Pour ma part , je ne suis pas imprégné de la culture orientale de manière générale et martial . J’ai toujours aimé les arts martiaux mais quand au choix des écoles, celui ci c’est fait par le choix de la proximité et non de tel ou tel maitre.
j’ai pris connaissance pour la première fois de l’importance d’un maitre au travers du nghia long viet vo dao et du Grand Maitre Phan Hoang .Il a transmis son art et une philosophie a ses disciples.

Il est difficile de s’imaginer cet arbre fort au tronc robuste et toutes les ramifications qui ont eu lieu même s’il facile de comprendre que la transmission et différente entre chaque enseignant.
Comme tu l’as évoqué en fonction des affinités avec son sifu, son caractère , ses capacité physique, sa carrure, en font autant de branche que de possibilité.
Nous voyons dans les films ou les élèves défendent leurs écoles et s’affrontent parce qu’elles sont différentes.
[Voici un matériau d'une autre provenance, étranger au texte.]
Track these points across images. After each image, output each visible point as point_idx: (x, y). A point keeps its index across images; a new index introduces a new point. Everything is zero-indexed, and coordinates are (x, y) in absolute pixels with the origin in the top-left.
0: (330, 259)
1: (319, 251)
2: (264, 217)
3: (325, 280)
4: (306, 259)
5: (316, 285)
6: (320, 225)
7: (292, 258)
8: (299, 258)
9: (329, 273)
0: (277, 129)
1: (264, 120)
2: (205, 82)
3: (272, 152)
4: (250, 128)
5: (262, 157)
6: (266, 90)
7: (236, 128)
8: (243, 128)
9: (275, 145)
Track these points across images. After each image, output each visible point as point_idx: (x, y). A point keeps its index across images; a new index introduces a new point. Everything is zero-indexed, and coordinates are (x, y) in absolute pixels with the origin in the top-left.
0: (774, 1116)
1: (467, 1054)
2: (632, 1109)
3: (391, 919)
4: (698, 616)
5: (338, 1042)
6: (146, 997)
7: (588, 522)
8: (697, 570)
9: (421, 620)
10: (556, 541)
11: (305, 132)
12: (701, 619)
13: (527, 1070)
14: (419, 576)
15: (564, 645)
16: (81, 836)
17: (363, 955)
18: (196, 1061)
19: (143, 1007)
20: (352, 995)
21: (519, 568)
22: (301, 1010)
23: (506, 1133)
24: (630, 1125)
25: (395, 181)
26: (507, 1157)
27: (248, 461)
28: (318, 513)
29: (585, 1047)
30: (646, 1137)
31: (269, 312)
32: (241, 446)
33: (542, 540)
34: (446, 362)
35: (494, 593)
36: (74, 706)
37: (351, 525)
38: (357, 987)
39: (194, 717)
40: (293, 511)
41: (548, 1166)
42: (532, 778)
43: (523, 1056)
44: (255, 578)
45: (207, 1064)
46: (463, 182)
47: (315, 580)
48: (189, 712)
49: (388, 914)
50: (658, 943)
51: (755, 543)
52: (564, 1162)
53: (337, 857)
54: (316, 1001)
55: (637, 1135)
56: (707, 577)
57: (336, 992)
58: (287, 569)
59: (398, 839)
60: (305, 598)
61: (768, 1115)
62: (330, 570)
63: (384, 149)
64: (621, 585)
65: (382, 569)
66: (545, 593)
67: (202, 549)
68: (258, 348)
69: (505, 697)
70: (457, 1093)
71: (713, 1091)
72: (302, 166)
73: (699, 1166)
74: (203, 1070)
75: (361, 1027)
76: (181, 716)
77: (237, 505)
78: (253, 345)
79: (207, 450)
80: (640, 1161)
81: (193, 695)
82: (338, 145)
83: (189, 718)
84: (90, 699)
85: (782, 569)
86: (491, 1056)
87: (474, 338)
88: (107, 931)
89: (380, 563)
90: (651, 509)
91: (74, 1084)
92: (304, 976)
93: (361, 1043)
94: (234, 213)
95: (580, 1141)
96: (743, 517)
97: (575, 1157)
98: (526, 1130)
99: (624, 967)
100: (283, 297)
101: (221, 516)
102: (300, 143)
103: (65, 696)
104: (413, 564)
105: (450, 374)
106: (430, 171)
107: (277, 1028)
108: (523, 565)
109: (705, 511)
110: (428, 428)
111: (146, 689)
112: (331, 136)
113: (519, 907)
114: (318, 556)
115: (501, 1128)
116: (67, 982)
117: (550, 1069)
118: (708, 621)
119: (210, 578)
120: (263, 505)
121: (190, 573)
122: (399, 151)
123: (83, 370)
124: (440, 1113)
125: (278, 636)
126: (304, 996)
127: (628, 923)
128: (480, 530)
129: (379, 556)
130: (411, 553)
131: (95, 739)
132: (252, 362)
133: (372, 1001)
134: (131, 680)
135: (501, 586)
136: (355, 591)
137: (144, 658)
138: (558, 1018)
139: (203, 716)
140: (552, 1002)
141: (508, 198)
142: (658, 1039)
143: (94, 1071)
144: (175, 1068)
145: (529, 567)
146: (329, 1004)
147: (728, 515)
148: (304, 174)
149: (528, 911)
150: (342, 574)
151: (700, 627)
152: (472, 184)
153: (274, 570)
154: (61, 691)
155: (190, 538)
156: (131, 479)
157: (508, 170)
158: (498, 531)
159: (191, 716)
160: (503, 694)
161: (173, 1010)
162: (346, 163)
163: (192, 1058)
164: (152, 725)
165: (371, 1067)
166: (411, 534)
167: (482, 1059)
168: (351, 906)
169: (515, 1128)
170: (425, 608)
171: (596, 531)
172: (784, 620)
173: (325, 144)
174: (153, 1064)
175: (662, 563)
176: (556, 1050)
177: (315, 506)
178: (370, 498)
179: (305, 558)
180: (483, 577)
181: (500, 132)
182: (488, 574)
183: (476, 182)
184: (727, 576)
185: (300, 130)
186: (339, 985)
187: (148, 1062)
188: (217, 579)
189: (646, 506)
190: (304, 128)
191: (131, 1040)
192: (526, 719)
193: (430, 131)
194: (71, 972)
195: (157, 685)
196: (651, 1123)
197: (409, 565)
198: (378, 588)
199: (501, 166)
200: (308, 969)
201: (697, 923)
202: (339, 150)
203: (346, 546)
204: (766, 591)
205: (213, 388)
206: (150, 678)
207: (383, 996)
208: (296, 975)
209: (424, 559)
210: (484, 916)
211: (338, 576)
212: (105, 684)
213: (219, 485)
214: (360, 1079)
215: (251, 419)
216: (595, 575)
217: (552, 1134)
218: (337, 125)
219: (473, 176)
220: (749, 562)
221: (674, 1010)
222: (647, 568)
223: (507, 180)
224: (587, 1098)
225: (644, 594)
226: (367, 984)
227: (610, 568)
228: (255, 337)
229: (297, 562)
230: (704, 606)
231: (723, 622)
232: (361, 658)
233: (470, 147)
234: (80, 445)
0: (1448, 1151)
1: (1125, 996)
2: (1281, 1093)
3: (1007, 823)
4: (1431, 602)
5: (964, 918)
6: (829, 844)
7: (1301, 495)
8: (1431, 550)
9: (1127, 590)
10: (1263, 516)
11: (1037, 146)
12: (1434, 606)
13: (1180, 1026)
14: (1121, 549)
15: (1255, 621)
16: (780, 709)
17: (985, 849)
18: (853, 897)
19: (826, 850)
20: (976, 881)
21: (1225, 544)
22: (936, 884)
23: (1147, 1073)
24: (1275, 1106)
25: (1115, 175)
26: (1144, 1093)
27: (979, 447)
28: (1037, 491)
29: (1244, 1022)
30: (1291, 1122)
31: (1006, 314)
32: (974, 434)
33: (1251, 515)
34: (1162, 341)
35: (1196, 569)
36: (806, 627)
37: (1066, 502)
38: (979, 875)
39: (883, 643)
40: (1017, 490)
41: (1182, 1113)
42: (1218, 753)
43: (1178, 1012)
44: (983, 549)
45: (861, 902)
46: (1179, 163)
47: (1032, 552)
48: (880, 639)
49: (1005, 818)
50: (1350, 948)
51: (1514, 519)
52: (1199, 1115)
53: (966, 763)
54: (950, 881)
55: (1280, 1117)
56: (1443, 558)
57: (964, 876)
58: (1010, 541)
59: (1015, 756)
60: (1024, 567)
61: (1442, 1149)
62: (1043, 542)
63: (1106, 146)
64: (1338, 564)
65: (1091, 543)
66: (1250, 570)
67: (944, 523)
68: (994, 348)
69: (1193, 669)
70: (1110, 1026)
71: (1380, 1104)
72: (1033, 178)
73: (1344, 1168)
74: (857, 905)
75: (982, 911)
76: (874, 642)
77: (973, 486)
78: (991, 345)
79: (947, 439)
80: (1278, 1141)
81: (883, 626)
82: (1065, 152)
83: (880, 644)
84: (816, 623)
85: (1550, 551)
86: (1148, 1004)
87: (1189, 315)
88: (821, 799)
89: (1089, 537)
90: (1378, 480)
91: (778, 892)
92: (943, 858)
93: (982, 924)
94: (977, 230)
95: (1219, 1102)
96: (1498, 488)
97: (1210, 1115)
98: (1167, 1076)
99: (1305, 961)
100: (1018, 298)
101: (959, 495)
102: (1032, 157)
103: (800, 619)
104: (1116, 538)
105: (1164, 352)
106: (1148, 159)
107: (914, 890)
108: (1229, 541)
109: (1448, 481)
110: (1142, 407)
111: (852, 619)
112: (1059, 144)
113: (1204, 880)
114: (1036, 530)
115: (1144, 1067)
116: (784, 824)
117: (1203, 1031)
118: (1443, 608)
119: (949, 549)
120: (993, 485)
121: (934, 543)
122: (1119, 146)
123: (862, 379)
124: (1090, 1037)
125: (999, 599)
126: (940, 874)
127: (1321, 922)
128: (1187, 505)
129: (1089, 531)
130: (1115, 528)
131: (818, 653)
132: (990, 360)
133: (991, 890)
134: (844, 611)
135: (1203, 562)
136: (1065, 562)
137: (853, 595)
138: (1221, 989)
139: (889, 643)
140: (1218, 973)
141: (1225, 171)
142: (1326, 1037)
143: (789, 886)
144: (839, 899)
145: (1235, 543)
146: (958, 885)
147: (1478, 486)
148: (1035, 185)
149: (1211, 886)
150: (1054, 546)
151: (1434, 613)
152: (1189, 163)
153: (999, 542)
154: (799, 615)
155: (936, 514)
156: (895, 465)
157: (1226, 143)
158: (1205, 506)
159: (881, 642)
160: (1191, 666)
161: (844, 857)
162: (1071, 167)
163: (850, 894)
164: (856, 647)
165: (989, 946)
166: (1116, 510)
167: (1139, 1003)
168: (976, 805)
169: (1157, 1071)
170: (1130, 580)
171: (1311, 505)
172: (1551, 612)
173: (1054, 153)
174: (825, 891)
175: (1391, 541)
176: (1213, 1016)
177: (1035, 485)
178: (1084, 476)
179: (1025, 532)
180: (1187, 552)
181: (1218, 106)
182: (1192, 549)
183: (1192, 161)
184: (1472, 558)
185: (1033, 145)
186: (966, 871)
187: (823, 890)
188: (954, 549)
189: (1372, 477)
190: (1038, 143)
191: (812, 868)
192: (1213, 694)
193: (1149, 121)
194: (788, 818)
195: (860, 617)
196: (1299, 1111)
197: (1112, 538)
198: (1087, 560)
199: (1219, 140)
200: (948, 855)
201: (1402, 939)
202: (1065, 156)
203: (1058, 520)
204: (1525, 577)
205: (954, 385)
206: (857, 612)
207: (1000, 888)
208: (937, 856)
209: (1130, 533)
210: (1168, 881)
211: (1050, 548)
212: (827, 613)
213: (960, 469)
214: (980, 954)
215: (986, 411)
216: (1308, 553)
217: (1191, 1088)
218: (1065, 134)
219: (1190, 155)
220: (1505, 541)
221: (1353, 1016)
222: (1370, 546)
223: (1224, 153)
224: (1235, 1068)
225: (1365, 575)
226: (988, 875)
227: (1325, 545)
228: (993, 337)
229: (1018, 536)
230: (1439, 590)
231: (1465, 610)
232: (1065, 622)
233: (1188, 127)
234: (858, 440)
C’est la vision qui est donné des arts martiaux ou celle du vieux maitre cheveux blanc barbe blanche et médite.

Et oui nous retrouvons beaucoup de vidéos sur internet qui servent a faire la course au meilleure mais je n’ai effectivement pour ma part pas trouvé de vidéos qui parle des aïeux et très peu de la philosophie .Je pense que cette partie est réservé aux élèves les plus proches dans le but de perpétuer l’esprit de l’art et la lignée
Pourquoi tué les lignés ? est ce a cause de toutes ces différences ?
N’est pas du aux générations suivante qui se sont éloignés des maitres une fois avoir pensant leur enseignement terminé ?

Les arts martiaux évoluent par leurs multiplications et par les armes de poing qui n’existaient pas .
Mais je pense qu’il ne faut pas oublier la mémoire des anciens maitre et faire durer les idées en regardant devant.